Patrick Sullivan, 69, was released after spending about two and a half weeks in the Arapahoe County jail, current Sheriff Grayson Robinson said. Sullivan was sentenced April 3 to 38 days in jail, with credit for eight days already served, and two years of probation for felony possession of methamphetamine and a misdemeanor count of solicitation for prostitution.
Robinson said Sullivan was released after 18 days because he complied with jail rules and didn’t commit any additional crimes. He said the “good-time computation” on the sentence is extended to all inmates.
Sullivan, who was Arapahoe County sheriff from 1984 until 2002, was arrested after a sting operation last year in which investigators say he offered methamphetamine to a man in exchange for sex.

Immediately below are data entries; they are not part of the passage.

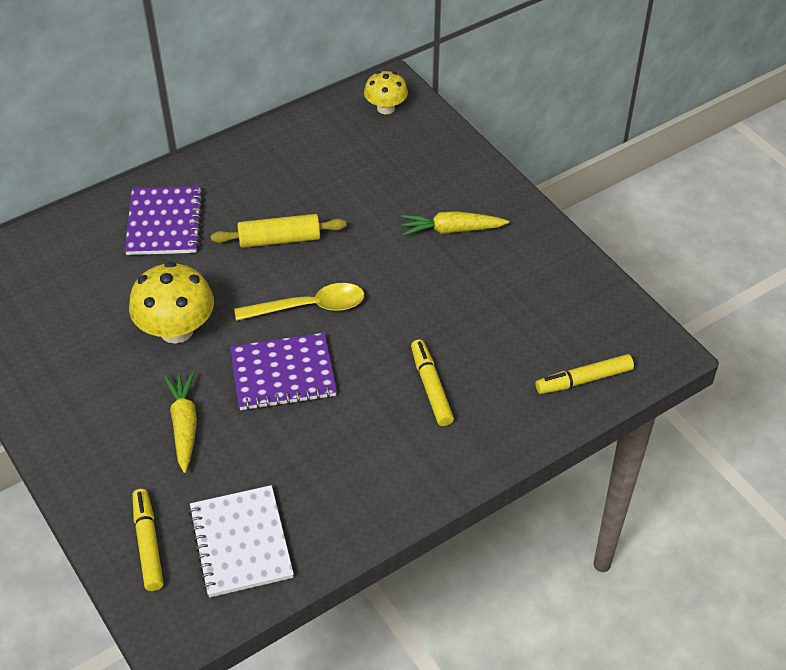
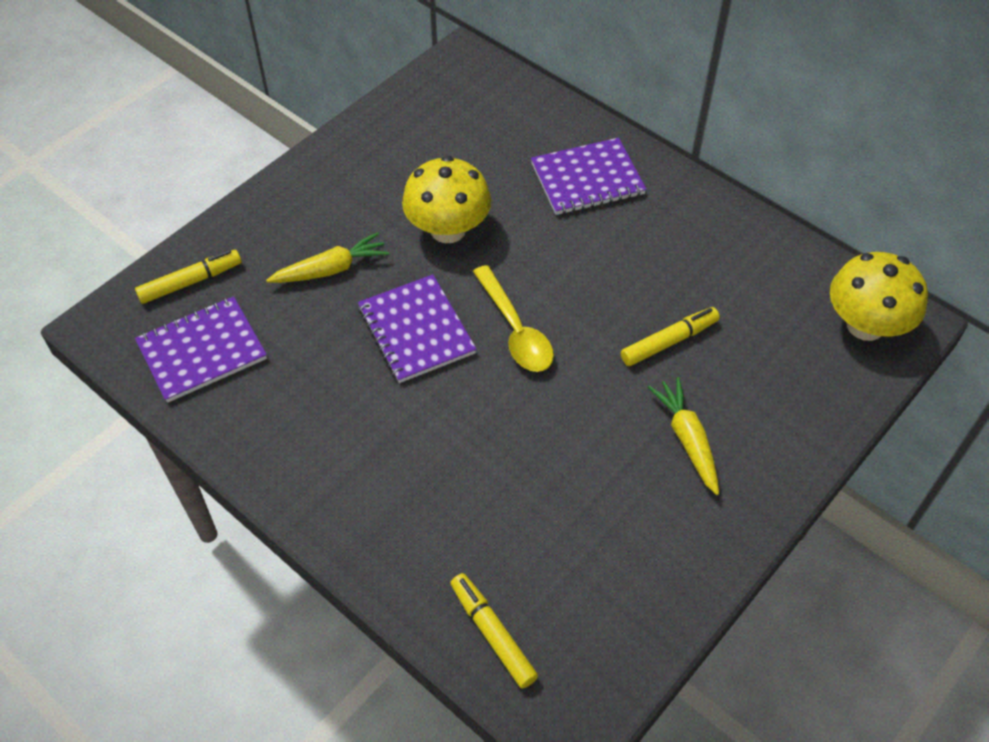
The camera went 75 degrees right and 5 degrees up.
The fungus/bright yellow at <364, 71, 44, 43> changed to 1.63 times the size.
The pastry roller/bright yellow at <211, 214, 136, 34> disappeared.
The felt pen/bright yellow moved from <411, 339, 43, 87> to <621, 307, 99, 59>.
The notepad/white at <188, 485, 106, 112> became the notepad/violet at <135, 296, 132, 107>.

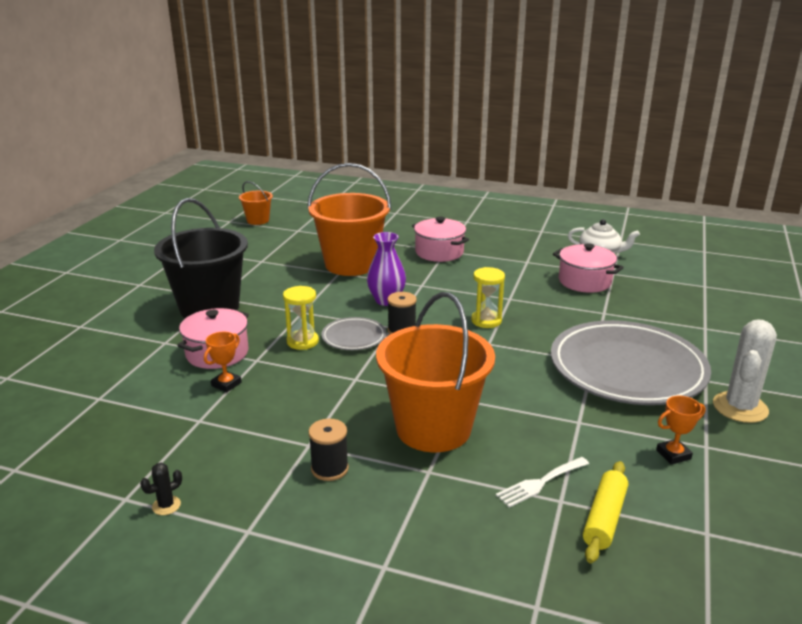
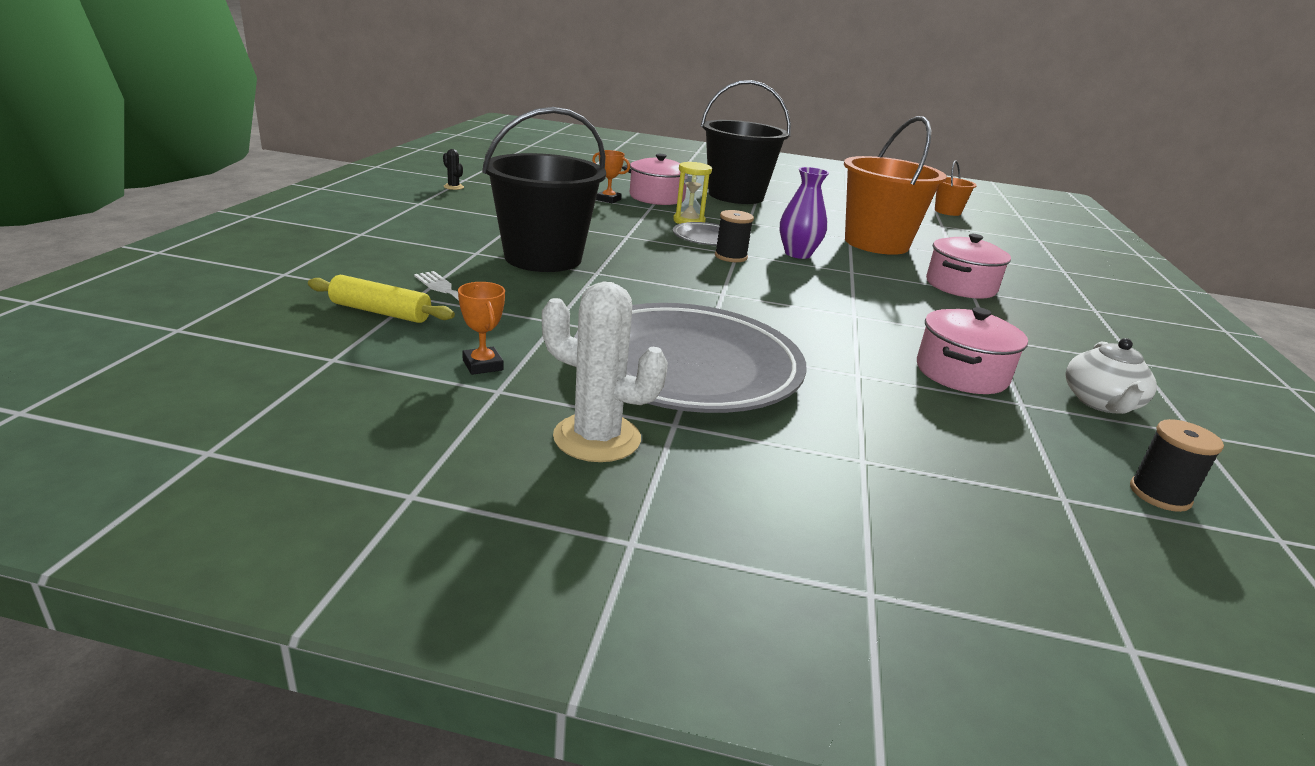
The camera went 80 degrees right and 0 degrees up.
The sand timer/bright yellow at <471, 267, 34, 61> disappeared.
The pail/orange at <376, 292, 119, 160> became the pail/black at <482, 107, 124, 165>.
The bobbin/black moved from <308, 418, 41, 63> to <1130, 419, 94, 93>.

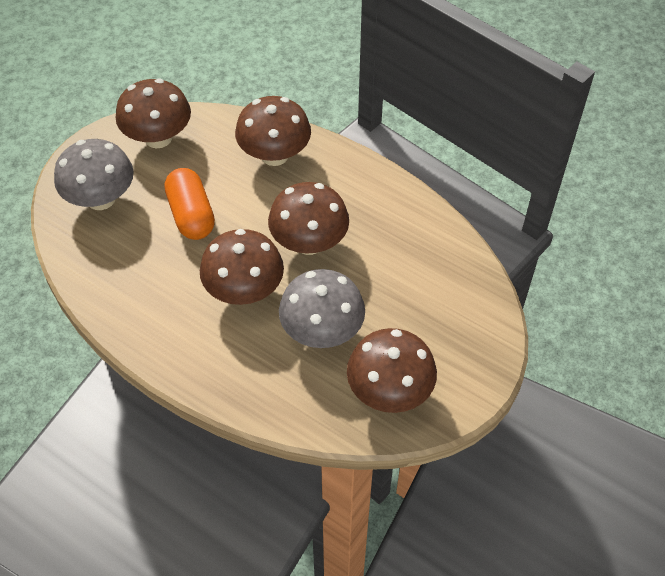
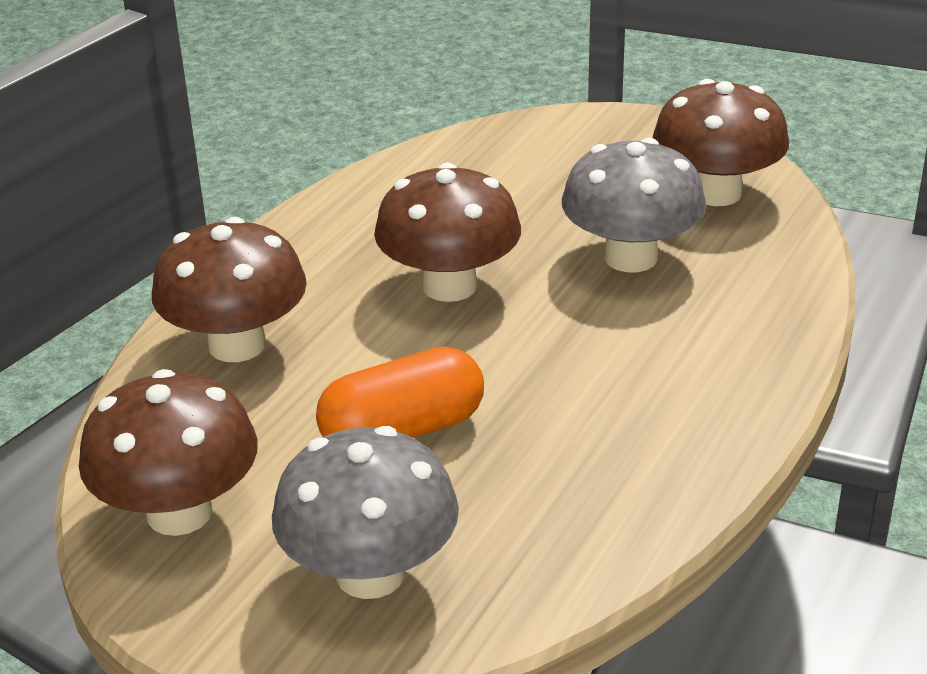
The camera went 95 degrees left and 20 degrees down.
The fungus/russet at <200, 229, 84, 76> disappeared.

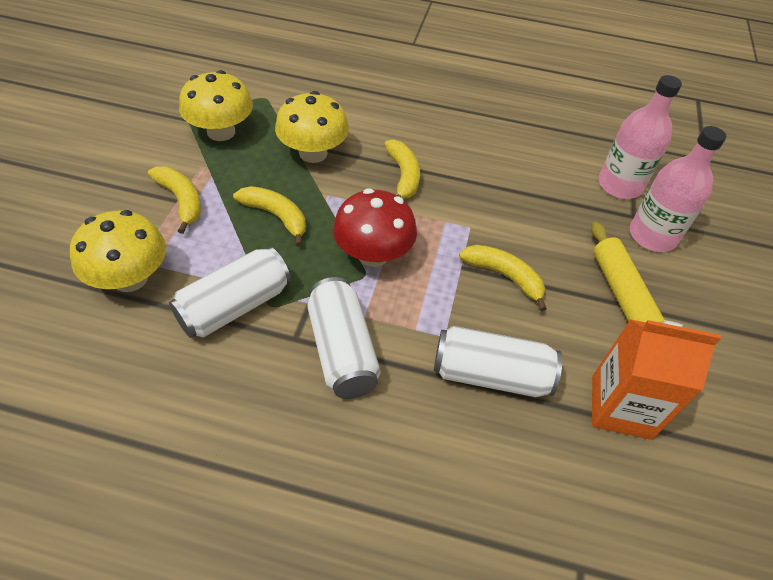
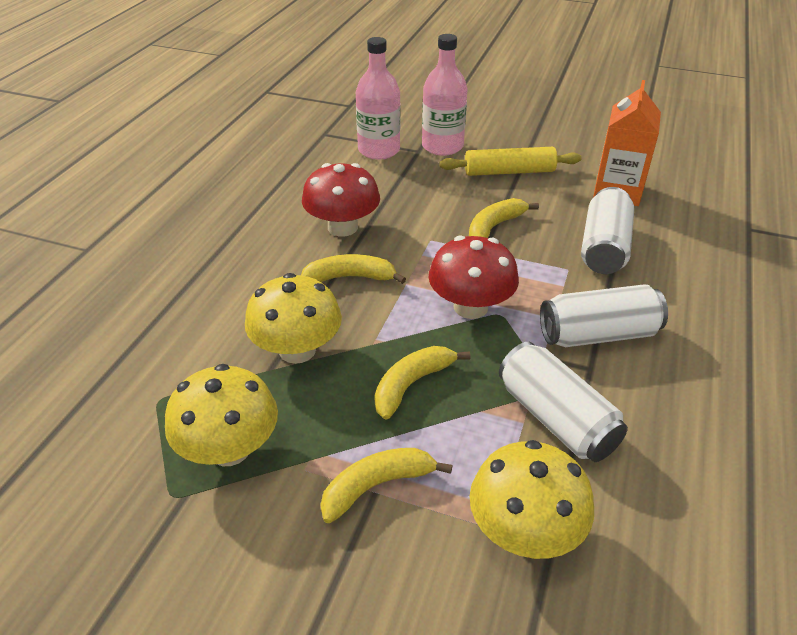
The camera went 80 degrees left and 10 degrees down.
The fungus/red at <302, 163, 78, 74> appeared.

He was held in a jail that was once named after him.
Charges of distribution of methamphetamine and attempting to influence a public servant were dismissed, and Sullivan apologized in court for what he called his inexcusable behavior.
“I plan to seek forgiveness from those I have harmed,” he said at his sentencing hearing. “I want to move forward in my life in a positive direction.”
Last month, a man accused of supplying meth to Sullivan was sentenced to three years in prison.
Timothy Faase pleaded guilty to possessing more than 2 grams of a controlled substance. He was arrested after police followed Sullivan to his home.